Halima Taha, siriana di 32 anni e madre di tre bambini, ha raccontato che il primo giorno di scuola, i genitori tedeschi accolsero le famiglie siriane con una torta, ignari del fatto che stavano digiunando perché era tempo di Ramadan. C’è stato un momento di imbarazzo, poi tutti si misero a ridere e Halima Taha tagliò la torta. I residenti di Golzow la aiutarono ad arredare il suo appartamento e la sua famiglia si sentì inclusa così rapidamente che oggi i suoi figli, quando litigano, si insultano in tedesco: «È in quel momento che sai che sono riusciti a integrarsi», ha detto la preside della scuola Gaby Thomas.

Halima Taha e la sua famiglia, Golzow, 30 maggio 2016 (AP Photo/Markus Schreiber)

«I bambini siriani hanno la stessa esperienza di vita delle persone più anziane del paese», ha spiegato il sindaco di Golzow.
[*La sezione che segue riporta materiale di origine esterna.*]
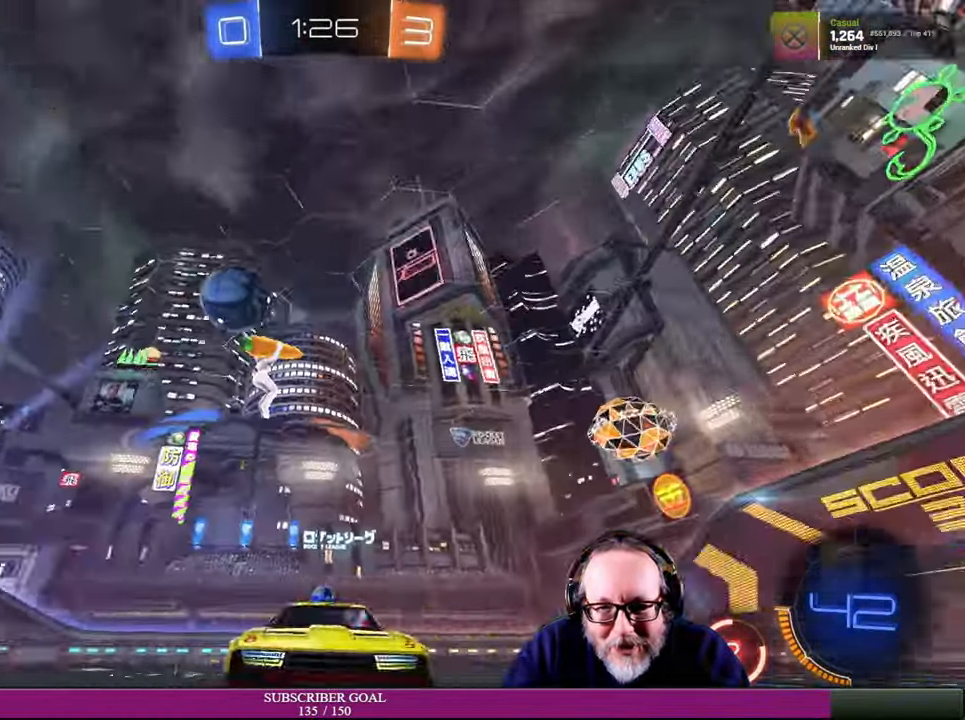
{"dt_ms": 500, "buttons": ["R2"], "left_stick": "right", "right_stick": "center", "events": []}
Sanno che cosa significa essere in guerra e «sanno che cosa succede quando esplode una granata: entrambi sussultano al suono dei fuochi d’artificio alla fiera dei girasoli». Molte persone sono venute a vivere qui dopo essere fuggite dalla Polonia, alla fine della Seconda guerra mondiale, e come i rifugiati siriani «sanno che cosa significa sentirsi degli sfollati». Il sindaco chiama i bambini siriani “I bambini di Golzow” (Die Kinder von Golzow) citando un famoso documentario girato a partire dal 1961 e che per quattro decenni seguì la vita di una classe della scuola locale. Uno di loro, intervistato dal New York Times, ha detto: «Se i bambini originari di Golzow hanno smentito i miti occidentali sulla Germania dell’Est, i nuovi bambini di Golzow hanno smentito i miti sugli immigrati».